* What to produce *
Please restate word for word the line holding "amount must be" and every following line through the end of the entries.

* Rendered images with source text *
--- START ---

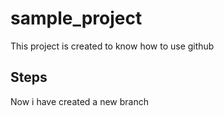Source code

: # sample_project
This project is created to know how to use github
## Steps
Now i have created a new branch 
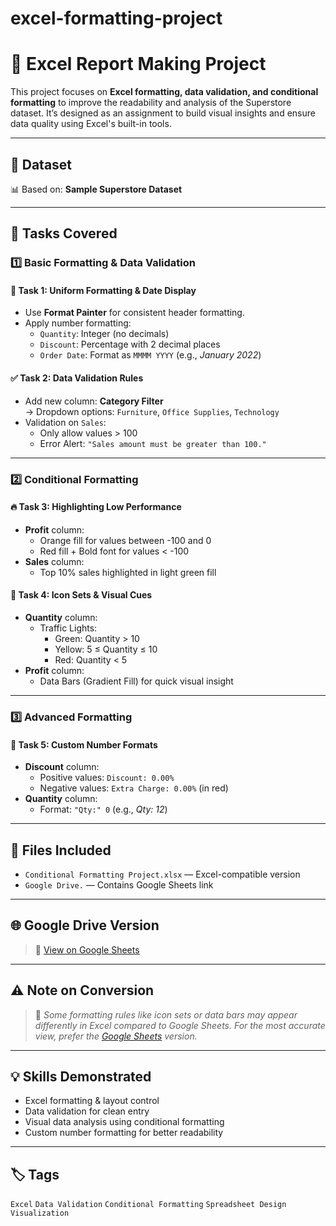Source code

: # excel-formatting-project

# 🎨 Excel Report Making Project

This project focuses on **Excel formatting, data validation, and conditional formatting** to improve the readability and analysis of the Superstore dataset. It’s designed as an assignment to build visual insights and ensure data quality using Excel's built-in tools.

---

## 📁 Dataset
📊 Based on: **Sample Superstore Dataset**  


---

## 🔧 Tasks Covered

### 1️⃣ Basic Formatting & Data Validation

#### 🧼 Task 1: Uniform Formatting & Date Display
- Use **Format Painter** for consistent header formatting.
- Apply number formatting:
  - `Quantity`: Integer (no decimals)
  - `Discount`: Percentage with 2 decimal places
  - `Order Date`: Format as `MMMM YYYY` (e.g., *January 2022*)

#### ✅ Task 2: Data Validation Rules
- Add new column: **Category Filter**  
  → Dropdown options: `Furniture`, `Office Supplies`, `Technology`
- Validation on `Sales`:
  - Only allow values > 100
  - Error Alert: `"Sales amount must be greater than 100."`

---

### 2️⃣ Conditional Formatting

#### 🔥 Task 3: Highlighting Low Performance
- **Profit** column:
  - Orange fill for values between -100 and 0
  - Red fill + Bold font for values < -100
- **Sales** column:
  - Top 10% sales highlighted in light green fill

#### 🚦 Task 4: Icon Sets & Visual Cues
- **Quantity** column:
  - Traffic Lights:  
    - Green: Quantity > 10  
    - Yellow: 5 ≤ Quantity ≤ 10  
    - Red: Quantity < 5  
- **Profit** column:
  - Data Bars (Gradient Fill) for quick visual insight

---

### 3️⃣ Advanced Formatting

#### 🎨 Task 5: Custom Number Formats
- **Discount** column:
  - Positive values: `Discount: 0.00%`
  - Negative values: `Extra Charge: 0.00%` (in red)
- **Quantity** column:
  - Format: `"Qty:" 0` (e.g., *Qty: 12*)

---

## 📂 Files Included
- `Conditional Formatting Project.xlsx` — Excel-compatible version   
- `Google Drive.` — Contains Google Sheets link

---

## 🌐 Google Drive Version  
> 🔗 [View on Google Sheets](https://docs.google.com/spreadsheets/d/1dsL1wq1Yzylo1HoLK8AcoZdgcb-lIExaqpXN6uTyuHo/edit?usp=sharing)


---

## ⚠️ Note on Conversion
> 📌 *Some formatting rules like icon sets or data bars may appear differently in Excel compared to Google Sheets. For the most accurate view, prefer the [Google Sheets](https://docs.google.com/spreadsheets/d/1dsL1wq1Yzylo1HoLK8AcoZdgcb-lIExaqpXN6uTyuHo/edit?usp=sharing) version.*

---

## 💡 Skills Demonstrated
- Excel formatting & layout control
- Data validation for clean entry
- Visual data analysis using conditional formatting
- Custom number formatting for better readability

---

## 🏷️ Tags  
`Excel` `Data Validation` `Conditional Formatting` `Spreadsheet Design` `Visualization`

--- END ---

* Finished exercise *
  - Error Alert: `"Sales amount must be greater than 100."`

---

### 2️⃣ Conditional Formatting

#### 🔥 Task 3: Highlighting Low Performance
- **Profit** column:
  - Orange fill for values between -100 and 0
  - Red fill + Bold font for values < -100
- **Sales** column:
  - Top 10% sales highlighted in light green fill

#### 🚦 Task 4: Icon Sets & Visual Cues
- **Quantity** column:
  - Traffic Lights:  
    - Green: Quantity > 10  
    - Yellow: 5 ≤ Quantity ≤ 10  
    - Red: Quantity < 5  
- **Profit** column:
  - Data Bars (Gradient Fill) for quick visual insight

---

### 3️⃣ Advanced Formatting

#### 🎨 Task 5: Custom Number Formats
- **Discount** column:
  - Positive values: `Discount: 0.00%`
  - Negative values: `Extra Charge: 0.00%` (in red)
- **Quantity** column:
  - Format: `"Qty:" 0` (e.g., *Qty: 12*)

---

## 📂 Files Included
- `Conditional Formatting Project.xlsx` — Excel-compatible version   
- `Google Drive.` — Contains Google Sheets link

---

## 🌐 Google Drive Version  
> 🔗 [View on Google Sheets](https://docs.google.com/spreadsheets/d/1dsL1wq1Yzylo1HoLK8AcoZdgcb-lIExaqpXN6uTyuHo/edit?usp=sharing)


---

## ⚠️ Note on Conversion
> 📌 *Some formatting rules like icon sets or data bars may appear differently in Excel compared to Google Sheets. For the most accurate view, prefer the [Google Sheets](https://docs.google.com/spreadsheets/d/1dsL1wq1Yzylo1HoLK8AcoZdgcb-lIExaqpXN6uTyuHo/edit?usp=sharing) version.*

---

## 💡 Skills Demonstrated
- Excel formatting & layout control
- Data validation for clean entry
- Visual data analysis using conditional formatting
- Custom number formatting for better readability

---

## 🏷️ Tags  
`Excel` `Data Validation` `Conditional Formatting` `Spreadsheet Design` `Visualization`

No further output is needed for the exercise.